When the little birds begin to be cramped, and find their cradle too tight, they peck at the shell with a sort of tooth that grows on the end of the beak, and is called the "egg tooth." This soon breaks the shell, and they come out. Then the mother or father carefully picks up the pieces of shell, carries them off, and throws them away, leaving only the little ones in the nest. Perhaps you have found these broken shells on the ground sometimes, and could not guess how they came there. When the birdlings break out of their prison they do not all look the same. Ducks and geese and chickens and quails, and other birds who live on the ground, as well as hawks and owls, are dressed in pretty suits of down. They have their eyes open, and the ground birds are ready to run about at once.
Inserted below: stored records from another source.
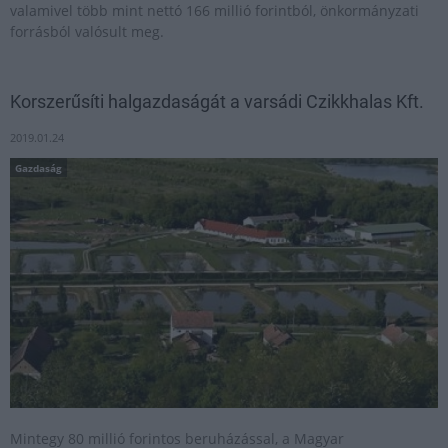
valamivel több mint nettó 166 millió forintból, önkormányzati
forrásból valósult meg.
Korszerűsíti halgazdaságát a varsádi Czikkhalas Kft.
2019.01.24
Gazdaság
Mintegy 80 millió forintos beruházással, a Magyar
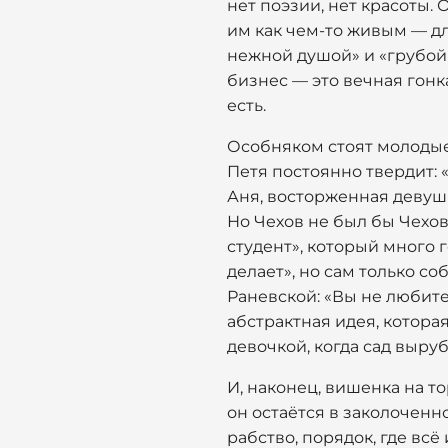
нет поэзии, нет красоты. 
им как чем-то живым — дл
нежной душой» и «грубой к
бизнес — это вечная гонк
есть.
Особняком стоят молодые 
Петя постоянно твердит: 
Аня, восторженная девушк
Но Чехов не был бы Чехов
студент», который много 
делает», но сам только со
Раневской: «Вы не любите
абстрактная идея, которая
девочкой, когда сад выруб
И, наконец, вишенка на то
он остаётся в заколоченн
рабство, порядок, где всё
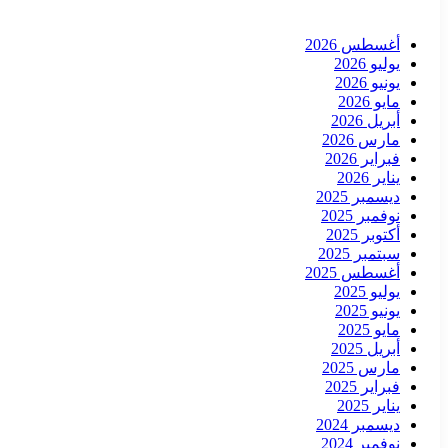
أغسطس 2026
يوليو 2026
يونيو 2026
مايو 2026
أبريل 2026
مارس 2026
فبراير 2026
يناير 2026
ديسمبر 2025
نوفمبر 2025
أكتوبر 2025
سبتمبر 2025
أغسطس 2025
يوليو 2025
يونيو 2025
مايو 2025
أبريل 2025
مارس 2025
فبراير 2025
يناير 2025
ديسمبر 2024
نوفمبر 2024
A man who studied birds, once saw a young duck get its first suit of down. He picked up the egg just as the little bird inside was trying to get out. In a few minutes the shell fell apart, and out stepped the duckling on his hand. It seemed to be covered with coarse black hairs, which in a moment began to burst open, one by one, and out of each came a soft fluff of down. So in a few minutes, while the man stood there and held him, the little duck was all covered with his pretty dress.
But most birds hatched in nests in trees and bushes, like robins and bluebirds, are very different. When they come out of their shells they are naked, have their eyes shut, and look as if they were nearly all mouth. A young hummingbird looks about as big as a honey bee, and a robin baby not much bigger than the eggshell he came out of.
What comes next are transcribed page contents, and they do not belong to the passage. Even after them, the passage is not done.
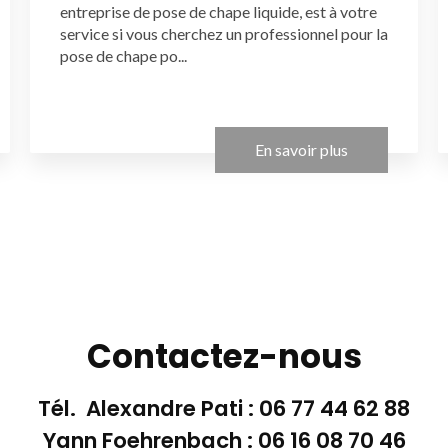
entreprise de pose de chape liquide, est à votre
service si vous cherchez un professionnel pour la
pose de chape po...
En savoir plus
Contactez-nous
Tél. Alexandre Pati :
06 77 44 62 88
Yann Foehrenbach :
06 16 08 70 46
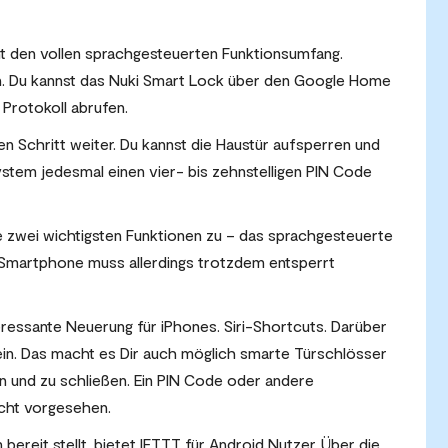
t den vollen sprachgesteuerten Funktionsumfang.
n. Du kannst das Nuki Smart Lock über den Google Home
 Protokoll abrufen.
n Schritt weiter. Du kannst die Haustür aufsperren und
System jedesmal einen vier- bis zehnstelligen PIN Code
e zwei wichtigsten Funktionen zu – das sprachgesteuerte
 Smartphone muss allerdings trotzdem entsperrt
eressante Neuerung für iPhones. Siri-Shortcuts. Darüber
 ein. Das macht es Dir auch möglich smarte Türschlösser
n und zu schließen. Ein PIN Code oder andere
icht vorgesehen.
ereit stellt, bietet IFTTT für Android Nutzer. Über die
They lie flat down in the nest, seeming to be asleep most of the time. All they want is to be warm and to be fed.
To keep them warm, the mother sits on them a great part of the time, and for the first few days of their lives, the father often brings most of the food. Sometimes he gives it to the mother, and she feeds the little ones. But sometimes she gets off the nest, and flies away to rest, and get something to eat for herself, while he feeds the nestlings.
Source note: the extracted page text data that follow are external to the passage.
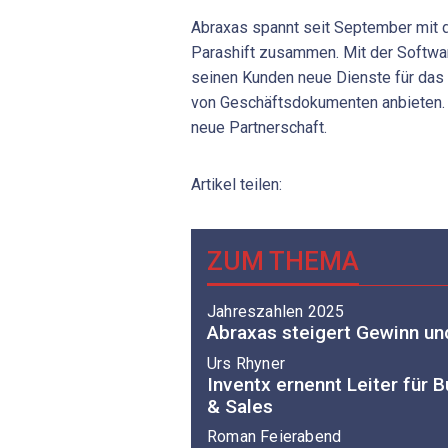
Abraxas spannt seit September mit 
Parashift zusammen. Mit der Softwar
seinen Kunden neue Dienste für das 
von Geschäftsdokumenten anbieten
neue Partnerschaft.
Artikel teilen:
ZUM THEMA
Jahreszahlen 2025
Abraxas steigert Gewinn u
Urs Rhyner
Inventx ernennt Leiter für
& Sales
Roman Feierabend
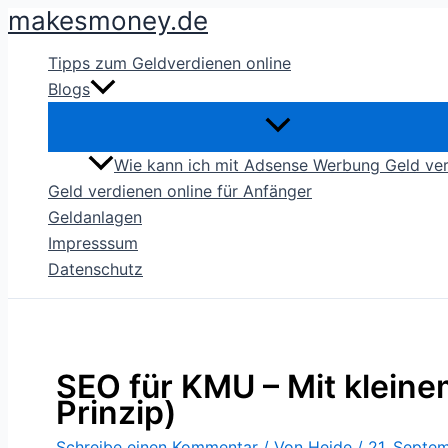
makesmoney.de
Zum
Inhalt
Tipps zum Geldverdienen online
springen
Blogs
Wie kann ich mit Adsense Werbung Geld ve
Geld verdienen online für Anfänger
Geldanlagen
Impresssum
Datenschutz
SEO für KMU – Mit kleine
Prinzip)
Schreibe einen Kommentar
/ Von
Heide
/
21. Septe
There is one bird father who—it is thought—never comes to the nest, either to watch the eggs or to help feed the nestlings. That is our hummingbird, the ruby throat.
We do not know the reason for this, and it is not fair to say hard things about him until we do. It may be that he thinks his shining ruby would show the hiding-place of the nest, or it may be that the little mother is not willing to have any help. I think this last is the real reason, for she has a great deal of spirit, and always drives away others from her feeding-places.